NEW YORK (Reuters) - The euro rallied to a one-week high against the dollar on Thursday as investors saw no hints of the European Central Bank laying the groundwork for cuts to its benchmark interest rate.
Earlier, the central bank left the key interest rate unchanged at 0.75 percent. The euro immediately gained as some in the market had positioned for the small chance the ECB would cut rates.
Market participants had been wary ECB President Mario Draghi would signal rate cuts in the coming months at a news conference. When that did not happen, the euro’s gains accelerated. <ECB/INT>
“By the end of the Q&A session, investors realized that (Draghi’s) satisfaction with improvements in financial market conditions means the ECB is less inclined to increase stimulus,” said Kathy Lien, managing director at BKX Asset Management in New York. “A rate cut was not discussed at all and that in of itself was enough to drive the euro/dollar sharply higher.”

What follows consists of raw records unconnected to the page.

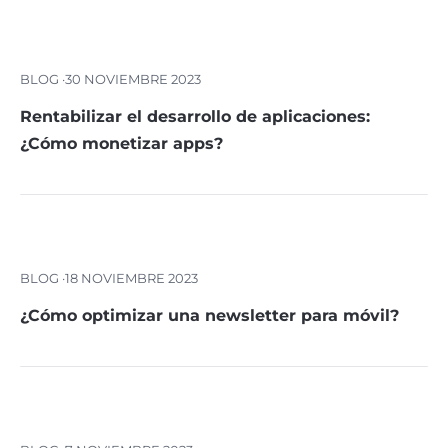
BLOG ·
30 NOVIEMBRE 2023
Rentabilizar el desarrollo de aplicaciones:
¿Cómo monetizar apps?
BLOG ·
18 NOVIEMBRE 2023
¿Cómo optimizar una newsletter para móvil?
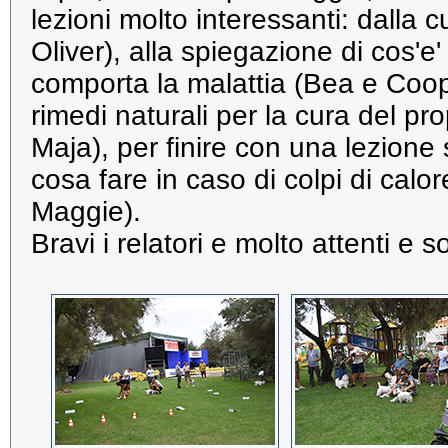
lezioni molto interessanti: dalla 
Oliver), alla spiegazione di cos'e
comporta la malattia (Bea e Coope
rimedi naturali per la cura del pr
Maja), per finire con una lezione
cosa fare in caso di colpi di cal
Maggie).
Bravi i relatori e molto attenti e so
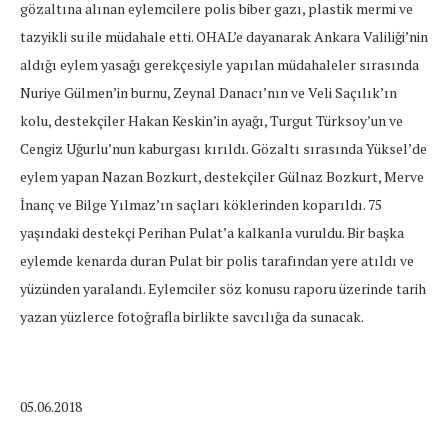
gözaltına alınan eylemcilere polis biber gazı, plastik mermi ve
tazyikli su ile müdahale etti. OHAL’e dayanarak Ankara Valiliği’nin
aldığı eylem yasağı gerekçesiyle yapılan müdahaleler sırasında
Nuriye Gülmen’in burnu, Zeynal Danacı’nın ve Veli Saçılık’ın
kolu, destekçiler Hakan Keskin’in ayağı, Turgut Türksoy’un ve
Cengiz Uğurlu’nun kaburgası kırıldı. Gözaltı sırasında Yüksel’de
eylem yapan Nazan Bozkurt, destekçiler Gülnaz Bozkurt, Merve
İnanç ve Bilge Yılmaz’ın saçları köklerinden koparıldı. 75
yaşındaki destekçi Perihan Pulat’a kalkanla vuruldu. Bir başka
eylemde kenarda duran Pulat bir polis tarafından yere atıldı ve
yüzünden yaralandı. Eylemciler söz konusu raporu üzerinde tarih
yazan yüzlerce fotoğrafla birlikte savcılığa da sunacak.
05.06.2018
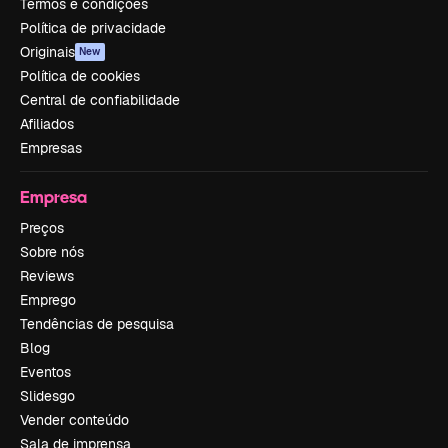
Termos e condições
Política de privacidade
Originais
New
Política de cookies
Central de confiabilidade
Afiliados
Empresas
Empresa
Preços
Sobre nós
Reviews
Emprego
Tendências de pesquisa
Blog
Eventos
Slidesgo
Vender conteúdo
Sala de imprensa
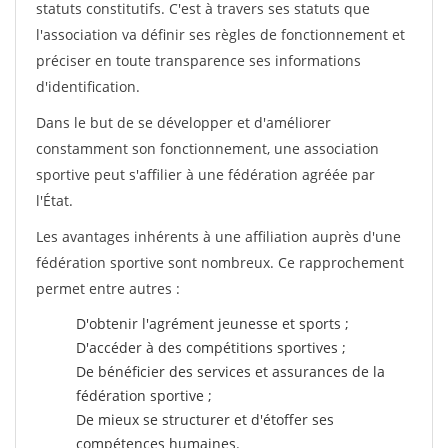
statuts constitutifs. C'est à travers ses statuts que
l'association va définir ses règles de fonctionnement et
préciser en toute transparence ses informations
d'identification.
Dans le but de se développer et d'améliorer
constamment son fonctionnement, une association
sportive peut s'affilier à une fédération agréée par
l'État.
Les avantages inhérents à une affiliation auprès d'une
fédération sportive sont nombreux. Ce rapprochement
permet entre autres :
D'obtenir l'agrément jeunesse et sports ;
D'accéder à des compétitions sportives ;
De bénéficier des services et assurances de la
fédération sportive ;
De mieux se structurer et d'étoffer ses
compétences humaines.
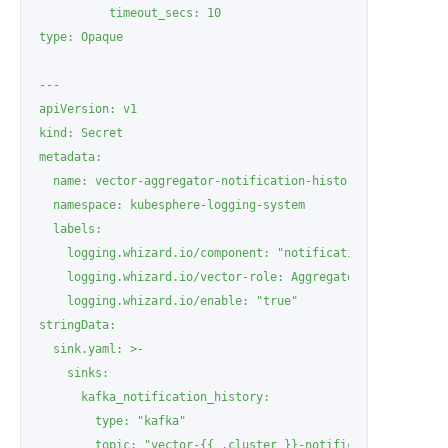
          timeout_secs: 10

type: Opaque

---

apiVersion: v1

kind: Secret

metadata:

  name: vector-aggregator-notification-history-sink-kafka

  namespace: kubesphere-logging-system

  labels:

    logging.whizard.io/component: "notification-history"

    logging.whizard.io/vector-role: Aggregator

    logging.whizard.io/enable: "true"

stringData:

  sink.yaml: >-

    sinks:

      kafka_notification_history:

        type: "kafka"

        topic: "vector-{{ .cluster }}-notification-history"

The euro was last up 1.2 percent at $1.3215 with the session peak at $1.3222. Some $5.49 billion in euros changed hands using Reuters Dealing data through the global session.
Draghi said euro zone economic weakness was expected to extend into 2013, but the region should gradually recover later in the year and risks to its outlook were on the downside.
“Mr. Draghi’s normal tone of realism was replaced with a certain aura of optimism and giddiness,” said Neal Gilbert, market strategist at GFT Forex, in Grand Rapids, Michigan. “He smiled more, defended a potential recovery more, and overall appeared to feel proud of the work he had done.”
The euro was also bolstered by solid demand at a sale of mostly two-year Spanish debt, which caused Spain’s benchmark 10-year bond yields to fall to a 10-month low.
“The Spanish bond auction was better than expected and that saw the euro rise,” said Alexandre Dolci, FX strategist at BBVA in London.
Against the yen, the euro rose to an 18-month high. It last traded up 1.5 percent at 116.50 yen.
The euro also rose to a near one-month high against the Swiss franc.
“We look for a retest on the $1.33 high seen in mid-December and again at the start of the year,” said Marc Chandler, global head of currency strategy at Brown Brothers Harriman in New York.
Elsewhere, sterling rose against the dollar after the Bank of England left interest rates and its quantitative easing target unchanged. It was last 0.4 percent higher at $1.6091.
The dollar neared a 2-1/2-year high against the yen on Thursday, with the Japanese currency looking susceptible to further losses on increasing bets of easier policy by the Bank of Japan.
The dollar was up 0.3 percent on the day at 88.15 yen, still close to the 88.40 yen hit on Friday, using Reuters data, its highest since July 2010. The yen gave up most of its gains earlier this week.
Some $2.44 billion in yen changed hands using Reuters Dealing data through the global session on Thursday.
Data showing strong export growth in China also knocked the low-yielding yen as investors sought higher-yielding and growth-linked currencies like the Australian dollar, which rose to a four-month high versus the U.S. dollar and a 4-1/2 year high against the yen.
“We can definitely see the trend of yen weakness continue,” said Peter Kinsella, currency strategist at Commerzbank in London.
“Data for China last night was very good and that was good for risk in general and bad for safe-haven currencies, like the yen, which weakened on the back of that. The BOJ increasing its inflation target poses a further risk to the yen.”
Data showed China’s export growth rebounded sharply to a seven-month high in December, a strong finish to the year after seven straight quarters of slowdown, even as demand from Europe and the United States remained subdued. (ID:nL5N0RM09N)
Yen moves are expected to remain volatile ahead of the BOJ’s January 21-22 policy meeting.